Recorded data:
+---+

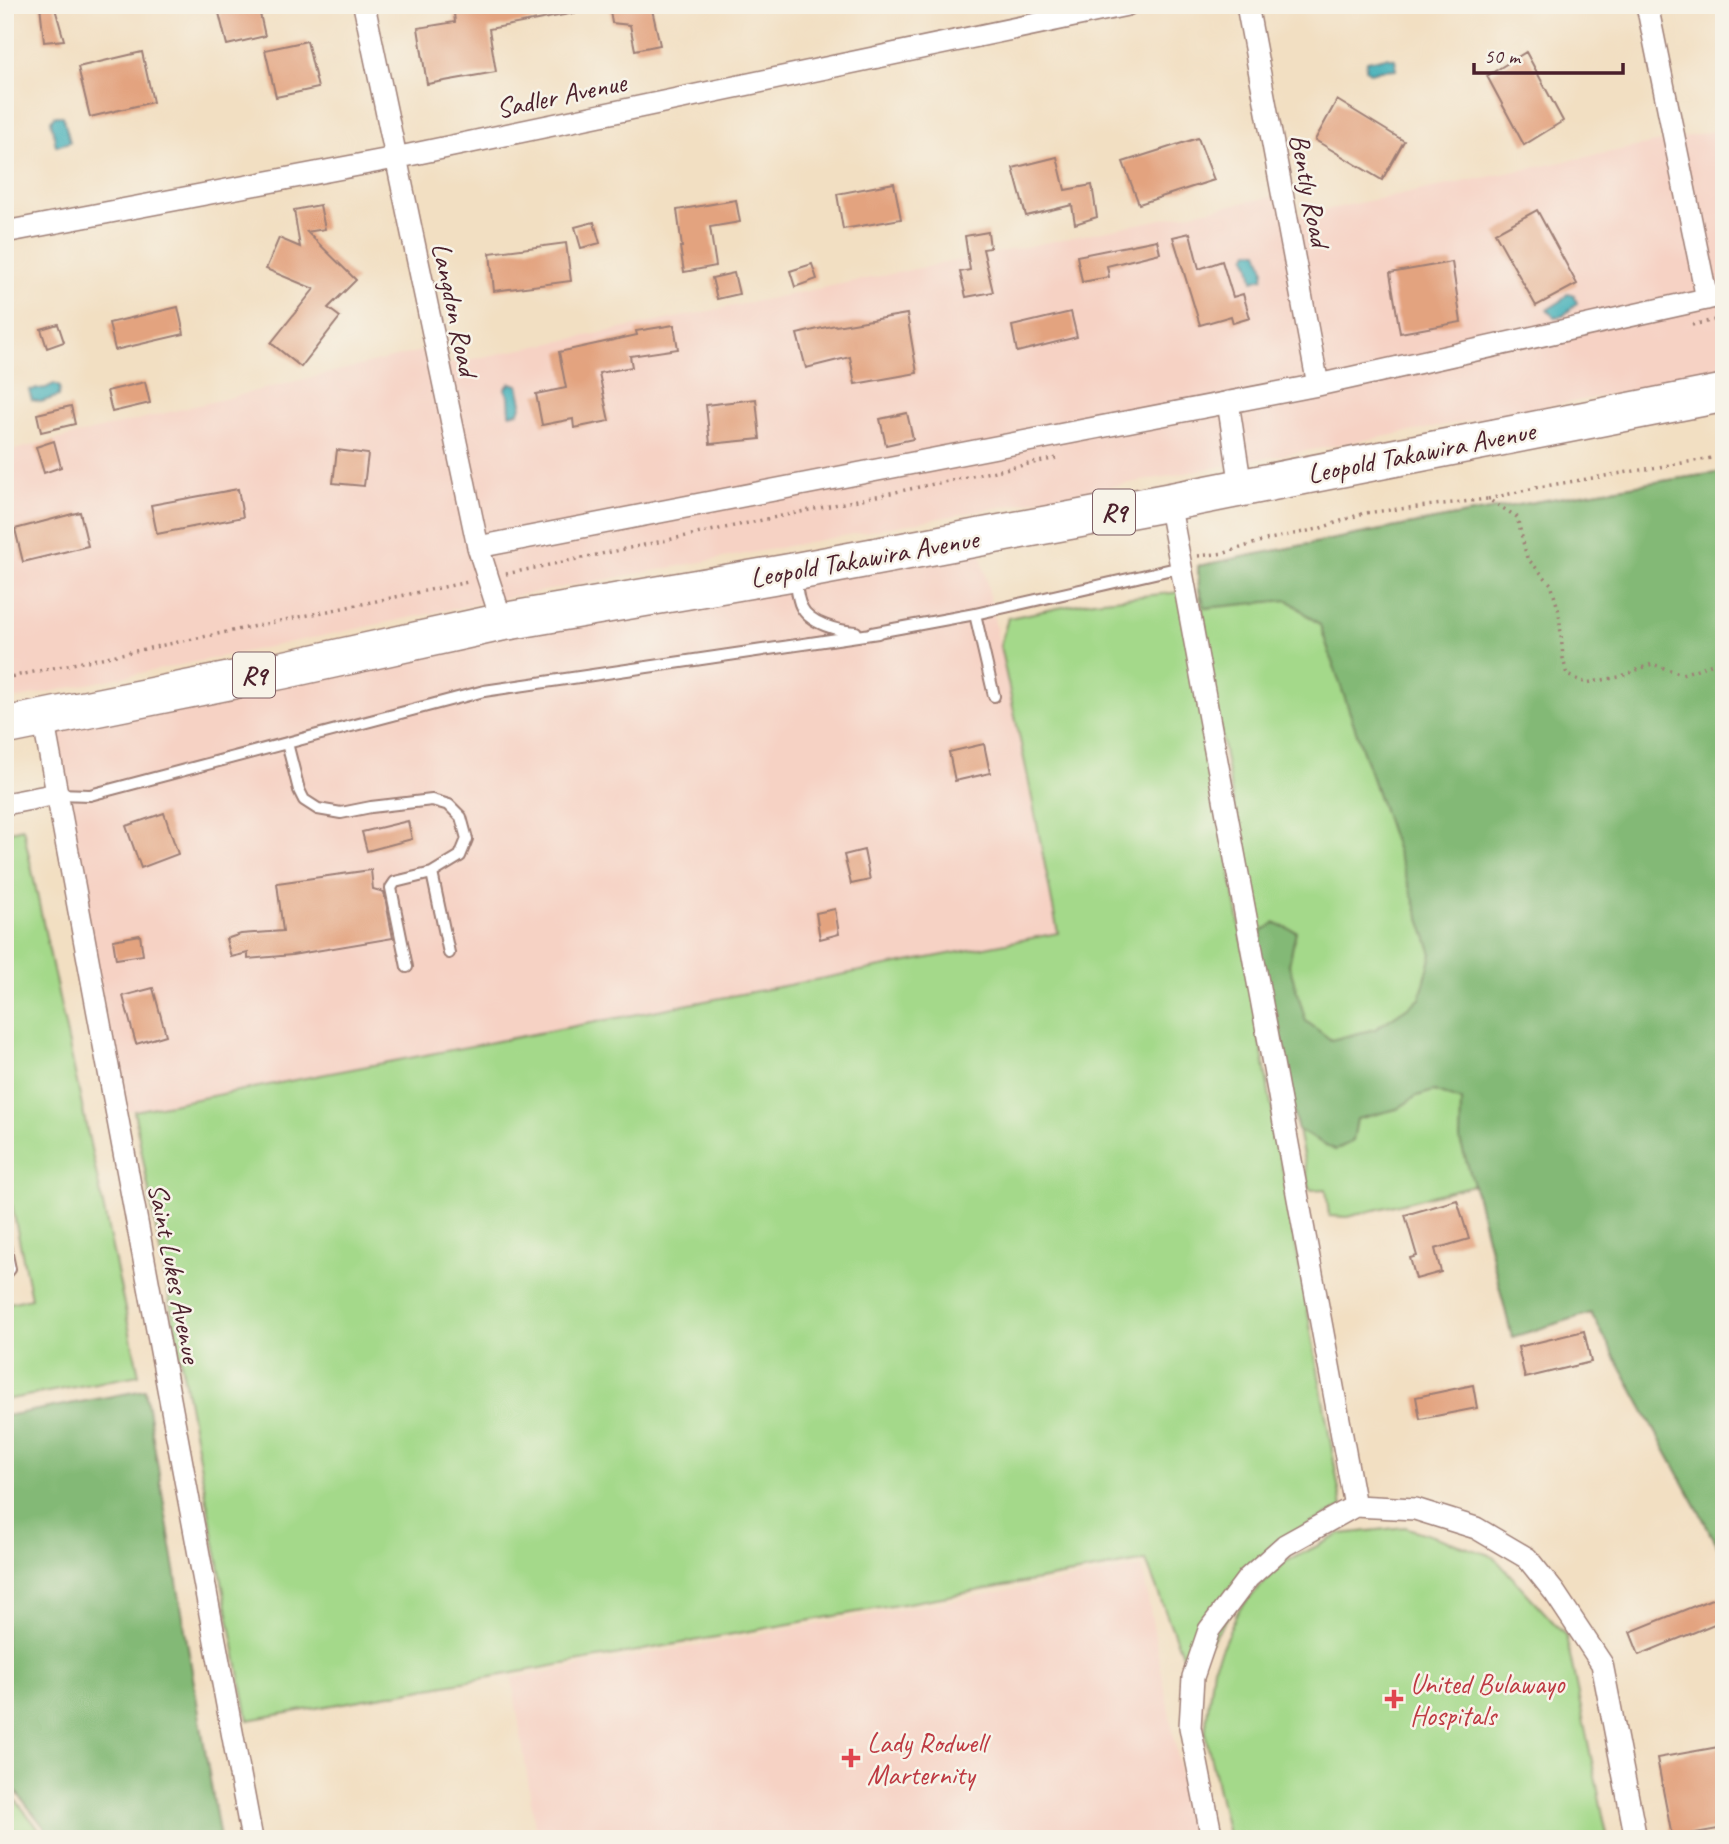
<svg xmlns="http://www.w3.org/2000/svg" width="1729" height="1844" font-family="Caveat,sans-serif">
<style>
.built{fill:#f6d2c4}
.green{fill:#a4d98a;stroke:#777c5a;stroke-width:2}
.forest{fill:#83b976;stroke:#666c50;stroke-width:2}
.water{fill:#3fafb8;stroke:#446772;stroke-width:2}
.building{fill:#e3a37f}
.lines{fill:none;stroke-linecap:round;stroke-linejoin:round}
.service-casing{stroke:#9e7f76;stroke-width:14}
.minor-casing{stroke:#9e7f76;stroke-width:24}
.trunk-casing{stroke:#9e7f76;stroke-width:40}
.path{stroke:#9e7f76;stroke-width:3.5;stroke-dasharray:2 5;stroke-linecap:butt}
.service{stroke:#fff;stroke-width:10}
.minor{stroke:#fff;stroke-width:21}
.trunk{stroke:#fff;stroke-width:37}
.health-dot{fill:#e0444e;stroke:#f7f3e8;stroke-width:2.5}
.labels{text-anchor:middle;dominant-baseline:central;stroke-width:5;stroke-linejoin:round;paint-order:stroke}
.shield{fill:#f7f3e8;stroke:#7e5f64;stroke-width:2}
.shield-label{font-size:26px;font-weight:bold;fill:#4a1f2b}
.street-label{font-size:28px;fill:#4a1f2b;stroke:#f7f3e8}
.health-label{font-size:28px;fill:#be3a42;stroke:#f7f3e8;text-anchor:start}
</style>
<rect width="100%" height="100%" fill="#f7f3e8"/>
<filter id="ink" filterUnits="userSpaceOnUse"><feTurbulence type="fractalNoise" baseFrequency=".0143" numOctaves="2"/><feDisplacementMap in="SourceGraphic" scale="14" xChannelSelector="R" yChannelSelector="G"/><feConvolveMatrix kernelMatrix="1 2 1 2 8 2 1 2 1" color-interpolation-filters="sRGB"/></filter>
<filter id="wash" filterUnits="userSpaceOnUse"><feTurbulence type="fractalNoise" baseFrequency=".00686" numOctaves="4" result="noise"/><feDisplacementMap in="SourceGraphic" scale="28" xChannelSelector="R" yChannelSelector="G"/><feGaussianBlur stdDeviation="1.57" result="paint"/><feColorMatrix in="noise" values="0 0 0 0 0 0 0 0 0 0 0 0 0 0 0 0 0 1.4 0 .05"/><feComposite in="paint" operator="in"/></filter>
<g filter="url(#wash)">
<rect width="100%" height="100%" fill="#f2dfc2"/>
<path class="built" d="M1724,129V374L516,596L5,701V452L433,348L438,366L1280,195L1285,218Z
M979,543L1057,933L123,1112L52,724Z
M1142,1567L1193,1839H537L512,1678Z"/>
<path class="green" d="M1724,472V1557L1591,1313L1512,1337L1474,1185L1347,1217L1329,1216L1326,1189L1310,1190L1298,1130L1278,1056L1219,722L1199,589L1198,566C1373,531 1547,497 1724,472Z
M1181,592L1342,1507L1282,1539L1189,1673L1146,1561L248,1720L134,1111L1058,933L1027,773L1000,646L1008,618L1093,601Z
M23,828L139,1375L5,1400V1304L31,1298L12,1205L5,1206V832Z
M1405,1527L1493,1556L1566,1636L1608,1839H1229L1205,1733L1213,1667L1239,1609L1283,1563L1341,1534Z
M5,1787L43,1834L45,1839H5Z"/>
<path class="forest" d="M1724,472V1557L1591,1313L1512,1337L1474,1185L1460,1141L1461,1101L1434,1091L1417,1096L1397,1109L1357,1119L1353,1141L1335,1150L1298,1130L1278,1056L1256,936L1274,923L1296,931L1289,965L1306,1021L1331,1040L1375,1029L1420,999L1432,954L1320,625L1288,600L1206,608L1199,589L1198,566C1373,531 1547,497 1724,472Z
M145,1390L220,1839H51L48,1832L5,1778V1416Z"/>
<path class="water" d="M1386,57L1395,59L1397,69L1380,70L1371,73L1366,69L1367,61Z
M54,116H63L70,142L56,146L51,121Z
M1249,251H1258L1264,269L1263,278L1253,281L1250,265L1246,257Z
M1567,294L1574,295L1577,303L1563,316L1554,317L1547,310L1561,301Z
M510,383L518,385L522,403L519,412L510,414L509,397L505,389Z
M54,384L60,387L59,396L41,402L32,400L29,390L46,388Z"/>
<g id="blocks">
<path class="building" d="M40,5H54L64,40L44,42Z
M217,5H258L265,36L227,45Z
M453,5H574L575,13L489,29L496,72L427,84L418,28L455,22Z
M609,5H651L660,45L635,50L630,25L612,23Z
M307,41L318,88L276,97L265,50Z
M142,52L153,102L90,117L78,67Z
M1526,52L1563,121L1524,145L1487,76Z
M1337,100L1404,141L1382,180L1315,140Z
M1198,138L1214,180L1139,204L1123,162Z
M1057,157L1065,190L1092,185L1097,217L1075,224L1072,205L1026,216L1013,168Z
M894,183L901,219L843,229L837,194Z
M736,200L740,222L710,227L716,266L684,272L680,247H682L677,210Z
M320,205L325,229L307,232L356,280L328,308L340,317L301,367L271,343L314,289L266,269L279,238L300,247L294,210Z
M1537,210L1577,284L1536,306L1495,233Z
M594,222L600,243L581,248L575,227Z
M988,232L990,248L983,249L993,292L966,297L960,272L970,270L965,236Z
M1190,233L1199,269L1222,261L1233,297L1243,294L1250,318L1233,323L1231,316L1200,325L1173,237Z
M1157,240L1160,253L1107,266L1109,277L1082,282L1077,256Z
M566,243L571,281L494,291L490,253Z
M1452,262L1461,322L1400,333L1390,273Z
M812,264L817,279L795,287L790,271Z
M734,273L739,294L717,299L712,278Z
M178,307L184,334L115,350L109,323Z
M1071,312L1077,337L1017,352L1012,326Z
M907,314L917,373L855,384L850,357L806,368L797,334L835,325L836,326Z
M58,324L64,342L47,348L41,329Z
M674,325L678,349L630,356L632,367L599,373L609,421L574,428L573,419L542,425L536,394L566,388L559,352L637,335L636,331Z
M145,382L150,403L112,412L107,391Z
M756,399L760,439L710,444L706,405Z
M71,406L75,424L41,432L37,414Z
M907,413L913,439L886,445L880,419Z
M54,441L61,467L44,473L36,447Z
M337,450L368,454L364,486L333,483Z
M238,489L243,517L157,534L151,505Z
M80,512L88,546L23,562L15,529Z
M984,744L990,773L955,781L949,752Z
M164,813L178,854L141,868L126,826Z
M408,821L412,839L367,851L362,832Z
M864,850L870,880L851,884L844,855Z
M371,870L373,889L384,892L393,938L292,955L248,959V953L231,957L226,939L241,934L283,931L277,883Z
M835,909L839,934L820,939L816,913Z
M140,935L143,955L116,959L113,940Z
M153,988L166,1035L136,1044L123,996Z
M1457,1200L1469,1239L1435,1249L1441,1272L1416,1279L1410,1258L1417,1256L1405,1215Z
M1584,1331L1591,1362L1525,1378L1518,1347Z
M1473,1385L1477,1408L1420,1419L1416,1397Z
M1724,1594V1620L1639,1655L1630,1632Z
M1724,1746V1828L1672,1837L1657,1758Z"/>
</g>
</g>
<g filter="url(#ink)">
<use href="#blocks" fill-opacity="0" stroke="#9e7f76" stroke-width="2"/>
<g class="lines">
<g class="service-casing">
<path id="service" d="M795,578C797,587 797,598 801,606C809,624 839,631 856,632
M975,614L994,696
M872,633L975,614L1181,567
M287,743L299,790L304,800L318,809L341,813L371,807L432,800L449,805L461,817L467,839L460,856L432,873L395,882L391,888L407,967
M57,794L90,795L484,691L878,633
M432,873L449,953
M5,1245L10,1269L5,1275"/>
</g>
<g class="minor-casing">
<path id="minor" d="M364,5L478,547L502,622
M1247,5L1318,385
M1647,5L1707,299
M5,232L395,158L1127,5
M1228,402L1241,487
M1169,502L1355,1506
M478,547L1318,385L1724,295
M43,718L252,1839
M5,804L57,794
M1212,1839L1190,1727L1193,1677L1209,1630L1248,1578L1285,1545L1355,1506L1415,1509L1476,1528L1527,1558L1555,1593L1602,1664L1636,1839"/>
</g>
<g class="trunk-casing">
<path id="trunk" d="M5,726L283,670L502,622L793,572L1169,502L1724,393"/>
</g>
<path class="path" d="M1692,325L1724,318
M1488,499L1539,487L1724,456
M1198,556L1225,553L1265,540L1318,529L1364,513L1488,499L1517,517L1527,558L1551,584L1559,612L1563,658L1567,675L1586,683L1619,677L1652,664L1682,674L1716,663L1724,667
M506,574L1057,458
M5,678L468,582
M5,1835L7,1839"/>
<use href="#service" class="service"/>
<use href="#minor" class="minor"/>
<use href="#trunk" class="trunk"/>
</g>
</g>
<g class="health-dot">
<path d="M1390.5 1688.5h7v7h7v7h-7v7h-7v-7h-7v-7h7z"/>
<path d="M847.5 1747.5h7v7h7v7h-7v7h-7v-7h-7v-7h7z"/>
</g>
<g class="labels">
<g class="shield">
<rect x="1093" y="489.5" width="42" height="45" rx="5"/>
<rect x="233" y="652.5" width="42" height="45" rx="5"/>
</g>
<g class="shield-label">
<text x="1114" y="512">R9</text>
<text x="254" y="675">R9</text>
</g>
<g class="street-label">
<text transform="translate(561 95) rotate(-12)">Sadler Avenue</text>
<text transform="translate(1310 190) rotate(79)">Bently Road</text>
<text transform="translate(455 309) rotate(78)">Langdon Road</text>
<text transform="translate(1421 452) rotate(-11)">Leopold Takawira Avenue</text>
<text transform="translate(864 558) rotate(-10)">Leopold Takawira Avenue</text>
<text transform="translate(175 1273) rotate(79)">Saint Lukes Avenue</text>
</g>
<g class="health-label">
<text x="1410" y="1683">United Bulawayo<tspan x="1410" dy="32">Hospitals</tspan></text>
<text x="867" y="1742">Lady Rodwell<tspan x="867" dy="32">Marternity</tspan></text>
</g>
</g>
<rect width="1729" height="1844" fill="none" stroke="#f7f3e8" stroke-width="28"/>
<path d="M1474 63v10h149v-10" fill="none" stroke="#4a1f2b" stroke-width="3.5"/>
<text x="1484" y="63" font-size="21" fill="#4a1f2b" stroke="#f7f3e8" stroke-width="5" paint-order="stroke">50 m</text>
</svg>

+---+

What you need to do: Filter the entries down to the lines with the word "scale" in them.

Output:
<filter id="ink" filterUnits="userSpaceOnUse"><feTurbulence type="fractalNoise" baseFrequency=".0143" numOctaves="2"/><feDisplacementMap in="SourceGraphic" scale="14" xChannelSelector="R" yChannelSelector="G"/><feConvolveMatrix kernelMatrix="1 2 1 2 8 2 1 2 1" color-interpolation-filters="sRGB"/></filter>
<filter id="wash" filterUnits="userSpaceOnUse"><feTurbulence type="fractalNoise" baseFrequency=".00686" numOctaves="4" result="noise"/><feDisplacementMap in="SourceGraphic" scale="28" xChannelSelector="R" yChannelSelector="G"/><feGaussianBlur stdDeviation="1.57" result="paint"/><feColorMatrix in="noise" values="0 0 0 0 0 0 0 0 0 0 0 0 0 0 0 0 0 1.4 0 .05"/><feComposite in="paint" operator="in"/></filter>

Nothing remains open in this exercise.